* [O QUE SE ESPERA]:
Escreva a sequência do texto que defende começar pelo contexto, e não pelo propósito, a partir da última frase apresentada.

Ganhou agilidade? Sim, mas também uma tremenda perda de identidade e uma viagem à beira do caos com muito mais problemas e dificuldades do que tinham antes.
Frustradas pela ilusão
Uma das principais razões dadas para começar pelo propósito está relacionada ao ganhar engajamento e motivação. Mas, como bem sabemos, mesmo quando não admitimos: tudo que é desenhado primariamente para motivar e engajar pessoas, inevitavelmente, esconde algo sujo por trás.
Na maioria das vezes, infelizmente, desenhamos “propósito” na busca por algo inspirador, belo, que tenha glamour. Nessa linha, criamos com frequência propósitos fictícios que, ao passar o efeito alucinógeno inicial, moverá aquele batalhão de pessoas, do engajamento para a crítica, da motivação para a frustração, da empolgação para a ilusão.
Talvez você esteja pensando, “mas aí está o erro, você precisa criar um propósito alinhado com a realidade da empresa”. E eu concordo! Mas, como fazer isso se nós não aceitamos ou sequer conhecemos nossa realidade? Como fazer isso — de verdade—se nós começamos pelo propósito?
Perceba que minha proposta aqui não é desqualificar a importância do propósito, mas sim desencorajar a ideia de COMEÇAR pelo propósito. Minha sugestão é começar pelo contexto (where), para então movermo-nos ao propósito com os pés no chão.
Começar pelo contexto nos dá a clareza de que estamos partindo da mesma página, enxergamos a realidade de forma límpida, e não romantizada. Qualquer propósito, por mais inspirador que seja, se não me passa a clareza de que estamos partindo do mesmo ponto, soa, cedo ou tarde, como ficção, e deixa de transmitir credibilidade, virando #piadainterna.

Dados de análise de gráficos
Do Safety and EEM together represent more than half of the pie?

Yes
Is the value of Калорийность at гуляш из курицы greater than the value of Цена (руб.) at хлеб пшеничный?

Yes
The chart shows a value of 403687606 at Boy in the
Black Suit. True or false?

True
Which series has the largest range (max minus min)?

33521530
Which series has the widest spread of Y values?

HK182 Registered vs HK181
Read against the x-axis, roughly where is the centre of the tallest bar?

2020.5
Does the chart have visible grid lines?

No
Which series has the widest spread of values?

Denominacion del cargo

---

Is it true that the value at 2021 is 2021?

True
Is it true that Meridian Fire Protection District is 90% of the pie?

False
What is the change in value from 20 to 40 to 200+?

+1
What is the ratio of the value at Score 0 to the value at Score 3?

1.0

---

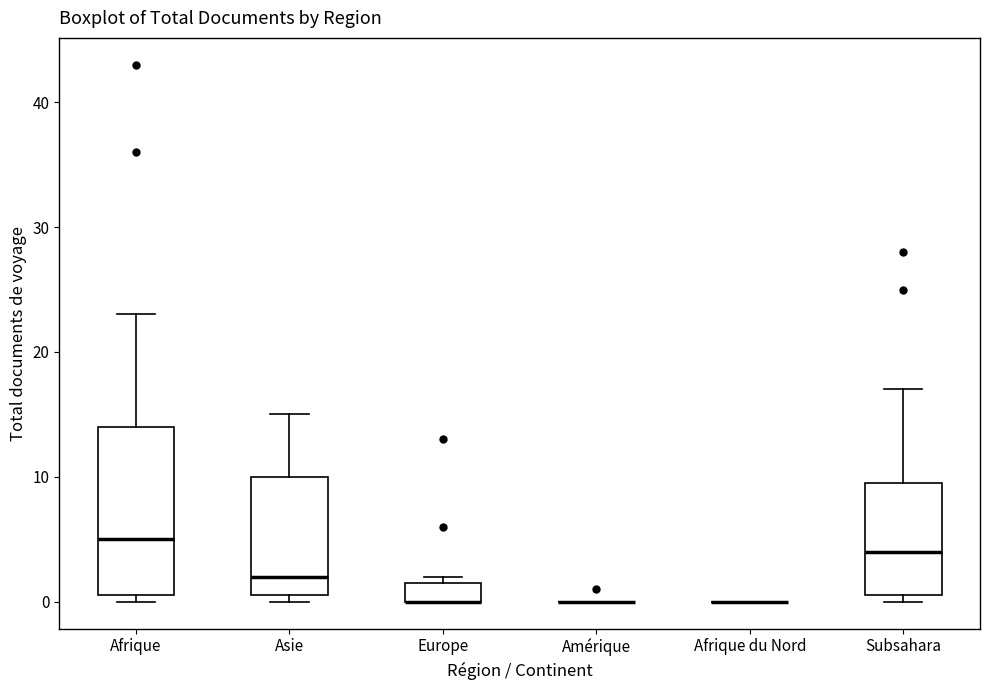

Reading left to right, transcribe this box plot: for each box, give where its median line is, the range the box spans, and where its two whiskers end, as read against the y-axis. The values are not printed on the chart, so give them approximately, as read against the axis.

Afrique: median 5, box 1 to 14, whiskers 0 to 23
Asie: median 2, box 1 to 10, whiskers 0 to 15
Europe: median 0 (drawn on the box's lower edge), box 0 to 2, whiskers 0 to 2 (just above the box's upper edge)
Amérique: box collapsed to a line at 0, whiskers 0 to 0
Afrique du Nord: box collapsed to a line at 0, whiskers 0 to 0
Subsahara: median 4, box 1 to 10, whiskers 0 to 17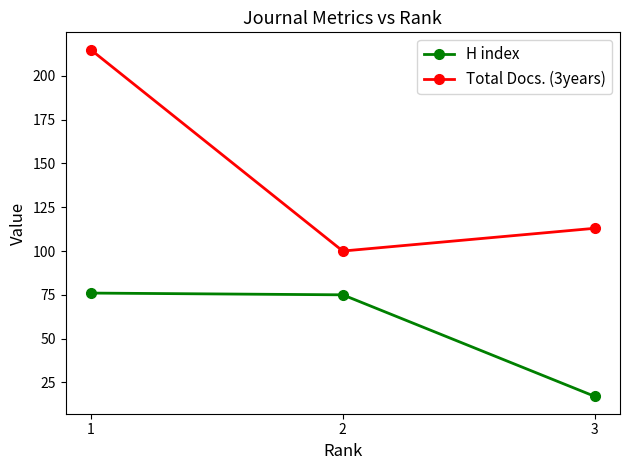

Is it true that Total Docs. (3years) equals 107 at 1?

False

* [RESULTADO DA TAREFA]:
No caso do banco, quando reiniciamos pelo contexto, tivemos que encarar algumas características da nossa realidade que não gostávamos tanto de enxergar. Algumas não eram tão excitantes, outras até não desejadas — mas que estavam ali e faziam parte da identidade daquela empresa. Gostássemos ou não, elas estariam no nosso caminho. Mas, veja, também descobrimos coisas super interessantes do legado da empresa, com boas oportunidades, mas que também estavam escondidas.
Por fim, chegamos a um propósito sem tanto glitter, mas alinhado com nossa realidade, e que seria capaz de dar ao banco a agilidade suficiente para alcançar seus objetivos de negócio.
Uma forma simples de começar com contextos
Atualização (2023): Na época da experiência e publicação desse texto, a prática Estuarine Mapping (Dave Snowden), que hoje considero ideal para trabalharmos no “where”, ainda não existia. Hoje, utilizo-a como central para esse trabalho.
Há diversas formas de se trabalhar com contextos, desde utilizando teorias e técnicas mais aprofundadas, como fazemos no BUILD (BUsiness agILity Design), até a aplicação de dinâmicas mais simples que, por mais que não sejam acuradas e aprofundadas em significação, minimamente trazem as pessoas para conversas mais abertas sobre este assunto.
Uma técnica bem simples, que desenvolvi enquanto apoiava a transformação deste cliente, é o “The Context Tale” — uma mistura de Elevator Pitch, ABT (And-But-Therefore), Experimental Narrative, com alguns pretensiosos ingredientes dickenianos.
Nessa técnica, colocamos as pessoas para conversar abertamente sobre alguns pontos decisivos para o reconhecimento do nosso território, do nosso contexto. Justamente por isso é importante que quando utilizada, seja feita em sessões cautelosamente facilitadas, pois temos aqui um cenário complexo de facilitação. Técnicas de Learning 3.0, Liberating Structures e Cynefin podem ser úteis aqui.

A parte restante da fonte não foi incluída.